[PROBLEM TO WORK ON] Transcribe the lines below verbatim, skipping the images.

[INPUT FOR THIS TASK]

* * *

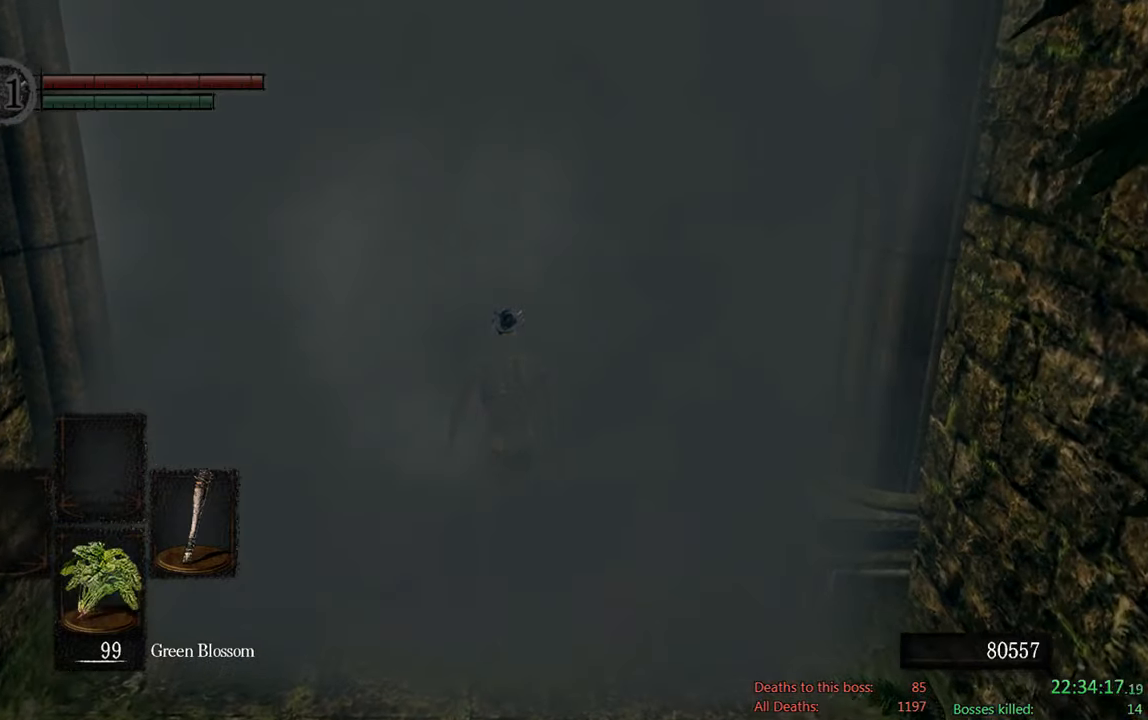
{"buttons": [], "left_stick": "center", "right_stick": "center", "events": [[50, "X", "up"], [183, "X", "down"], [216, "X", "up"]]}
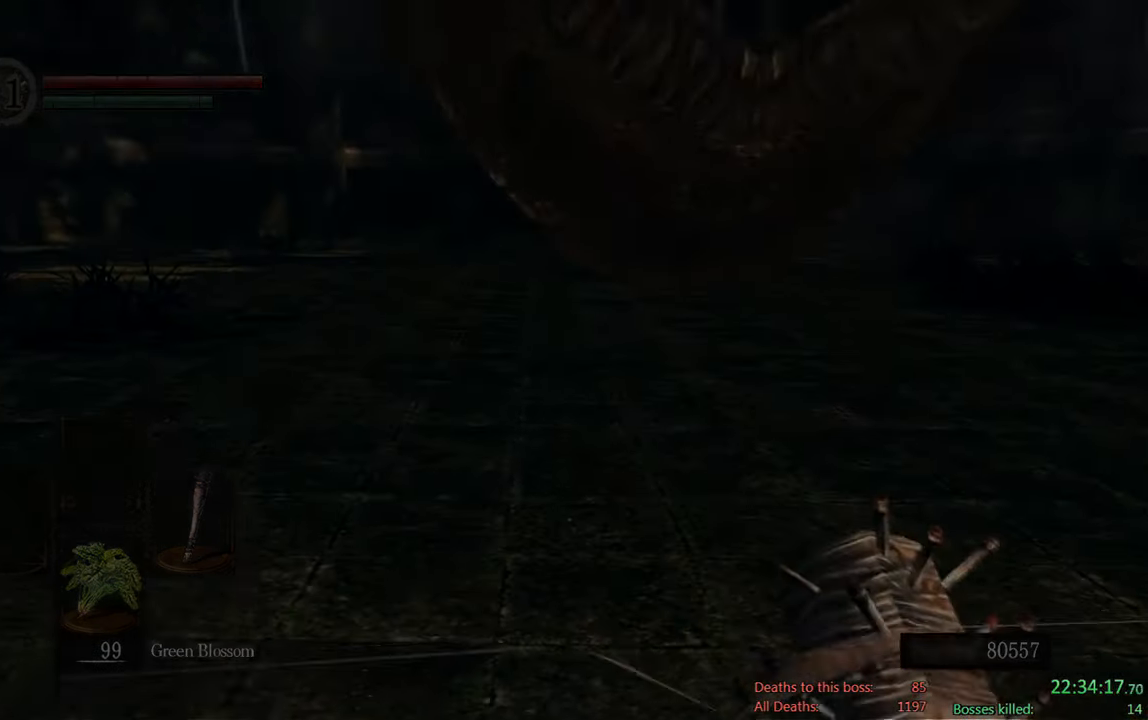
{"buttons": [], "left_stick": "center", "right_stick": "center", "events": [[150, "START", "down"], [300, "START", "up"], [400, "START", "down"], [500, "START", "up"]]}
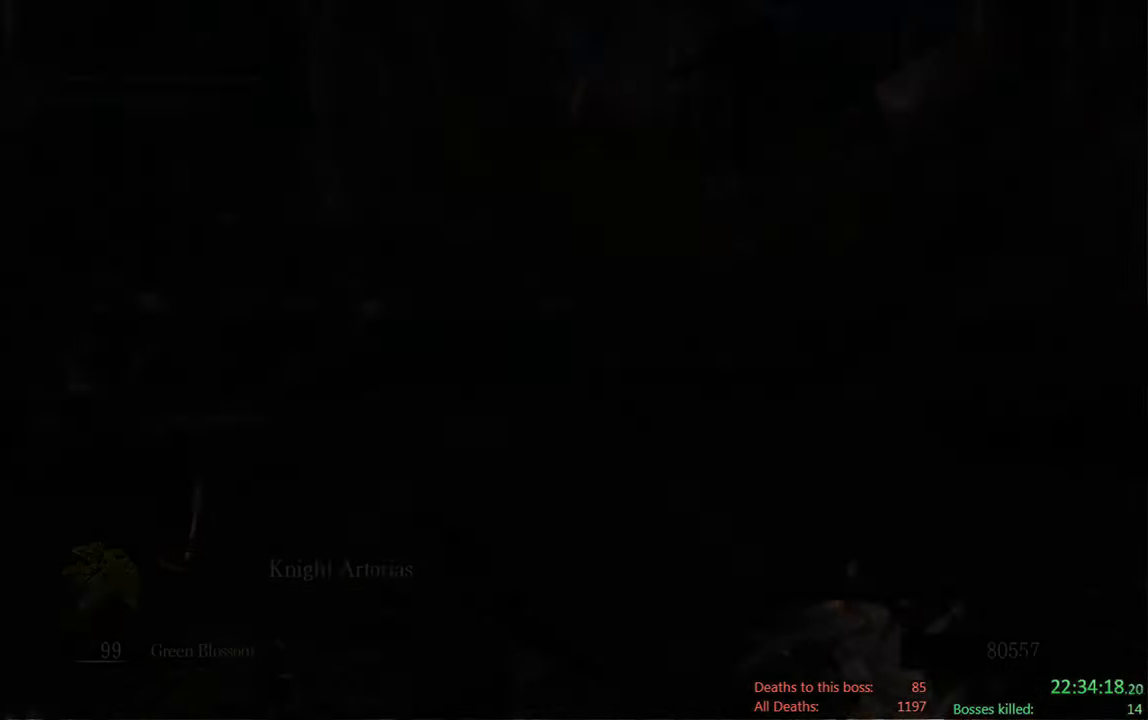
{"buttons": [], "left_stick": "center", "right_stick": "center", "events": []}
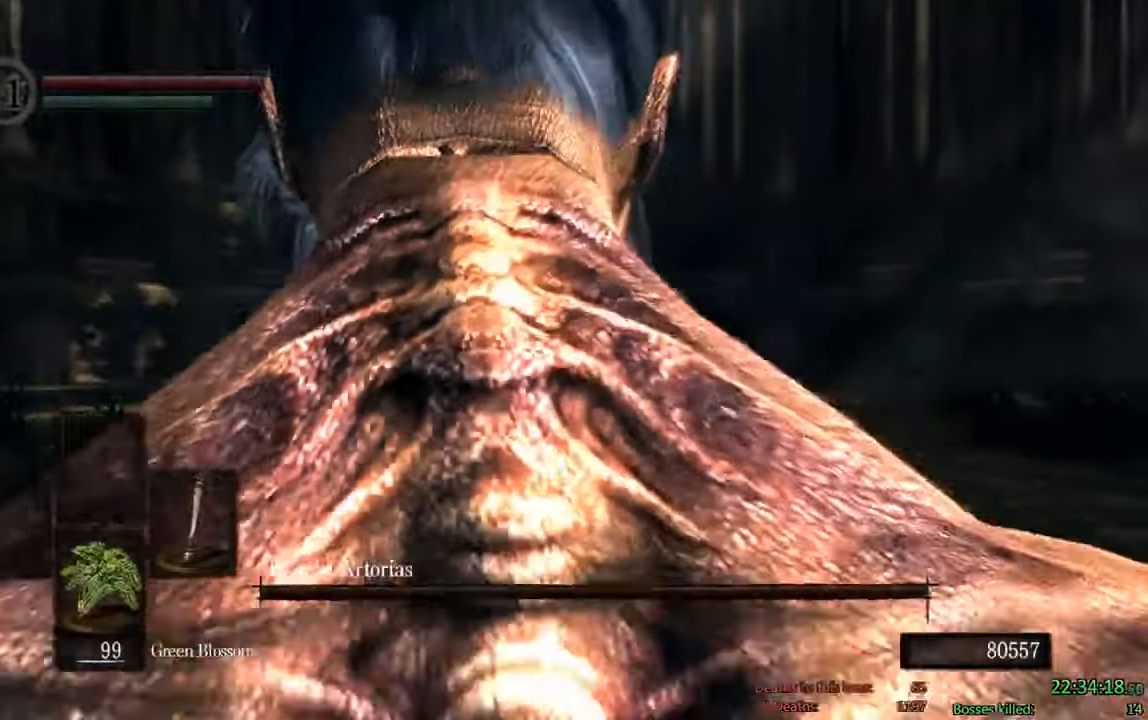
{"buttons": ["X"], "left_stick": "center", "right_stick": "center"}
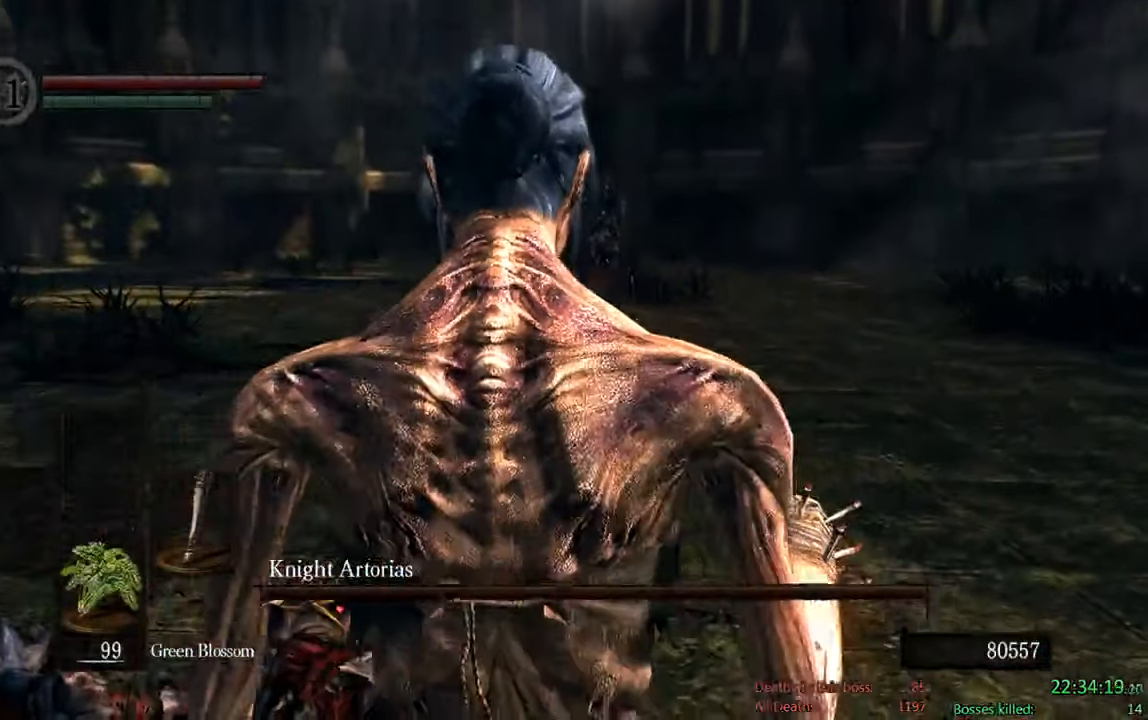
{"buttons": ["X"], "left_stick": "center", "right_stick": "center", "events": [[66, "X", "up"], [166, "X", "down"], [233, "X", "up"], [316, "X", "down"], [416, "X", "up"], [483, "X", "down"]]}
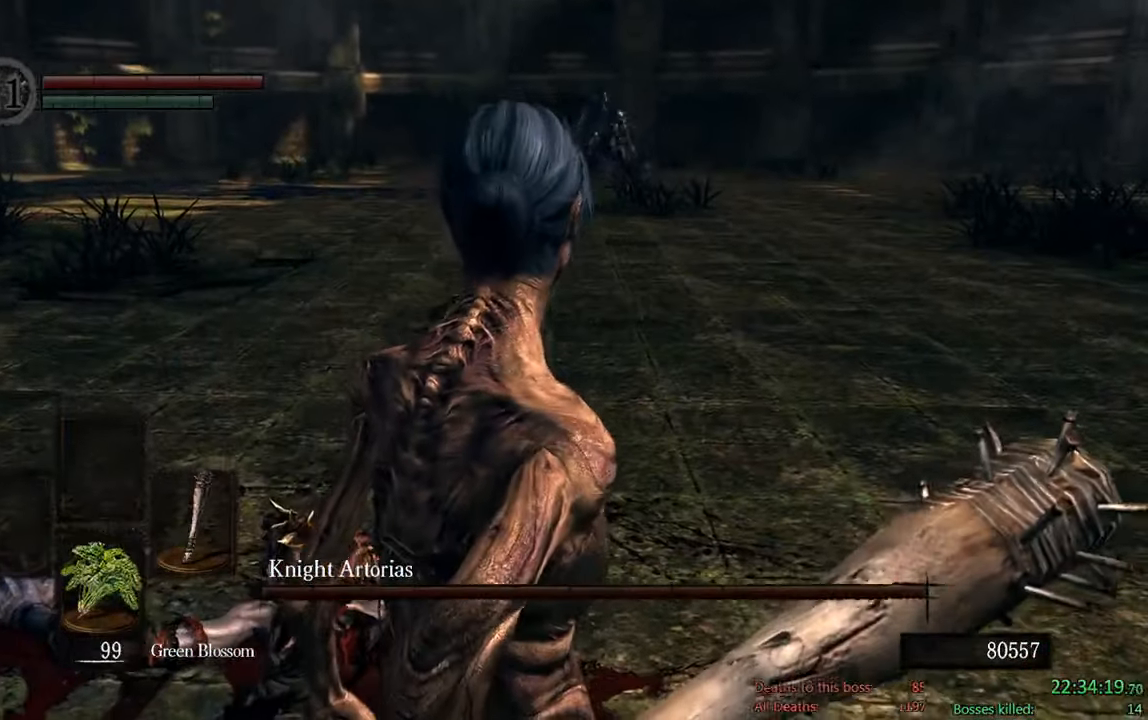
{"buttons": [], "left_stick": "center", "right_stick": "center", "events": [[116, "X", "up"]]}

* * *

[REPLY TO THE TASK]
{"buttons": [], "left_stick": "center", "right_stick": "center", "events": [[50, "X", "up"], [183, "X", "down"], [216, "X", "up"]]}
{"buttons": [], "left_stick": "center", "right_stick": "center", "events": [[150, "START", "down"], [300, "START", "up"], [400, "START", "down"], [500, "START", "up"]]}
{"buttons": [], "left_stick": "center", "right_stick": "center", "events": []}
{"buttons": ["X"], "left_stick": "center", "right_stick": "center"}
{"buttons": ["X"], "left_stick": "center", "right_stick": "center", "events": [[66, "X", "up"], [166, "X", "down"], [233, "X", "up"], [316, "X", "down"], [416, "X", "up"], [483, "X", "down"]]}
{"buttons": [], "left_stick": "center", "right_stick": "center", "events": [[116, "X", "up"]]}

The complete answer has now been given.